Edwards v. Upchurch, 212 N.C. 249 (1937)

Oct. 13, 1937 · Supreme Court of North Carolina
212 N.C. 249

MARY J. EDWARDS v. C. E. UPCHURCH and ANNIE UPCHURCH.

(Filed 13 October, 1937.)

Trial §§ 43, 49 — Trial court may set aside verdict, but has no power to change or modify the verdict as returned by the jury.

While the trial court has the power to set aside a verdict when he is of the opinion that it is not supported by the evidence or is against the weight of the evidence, C. S., 591, he has no power to change or modify a verdict because in his opinion the jury made an error in computing the amount returned in their answer, and a new trial will be awarded upon appeal from a judgment rendered on the verdict as modified by the court.

Appeal by plaintiff from Coiuper, Special Judge, at January Term, 1937, of Lee. New trial.

*250Tbis is an action to recover on a note for $874.58, dated 15 May, 1929, and due on 1 November, 1929.

### Objective
Can you repeat the court opinion starting with "Appeal by plaintiff" and going on through "1 November, 1929.", substituting "promissory note" for "note"?

### Material shown
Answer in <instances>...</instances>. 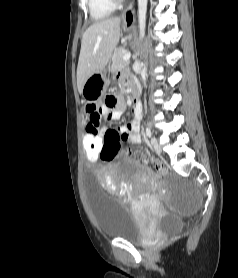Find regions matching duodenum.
Segmentation results:
<instances>
[{
	"label": "duodenum",
	"mask_w": 238,
	"mask_h": 278,
	"mask_svg": "<svg viewBox=\"0 0 238 278\" xmlns=\"http://www.w3.org/2000/svg\"><path fill=\"white\" fill-rule=\"evenodd\" d=\"M133 108L135 112L141 113V104L139 99V93L137 90H133Z\"/></svg>",
	"instance_id": "1"
}]
</instances>
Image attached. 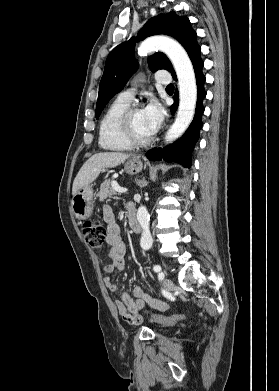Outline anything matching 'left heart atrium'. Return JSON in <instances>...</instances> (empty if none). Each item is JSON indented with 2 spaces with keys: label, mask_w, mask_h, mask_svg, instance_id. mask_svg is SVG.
<instances>
[{
  "label": "left heart atrium",
  "mask_w": 279,
  "mask_h": 391,
  "mask_svg": "<svg viewBox=\"0 0 279 391\" xmlns=\"http://www.w3.org/2000/svg\"><path fill=\"white\" fill-rule=\"evenodd\" d=\"M143 110L151 130L154 132L162 122L163 108L156 100H151Z\"/></svg>",
  "instance_id": "obj_1"
}]
</instances>
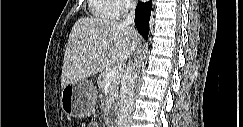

### Correct answer
Appeal by plaintiff from Coiuper, Special Judge, at January Term, 1937, of Lee. New trial.

*250Tbis is an action to recover on a promissory note for $874.58, dated 15 May, 1929, and due on 1 November, 1929.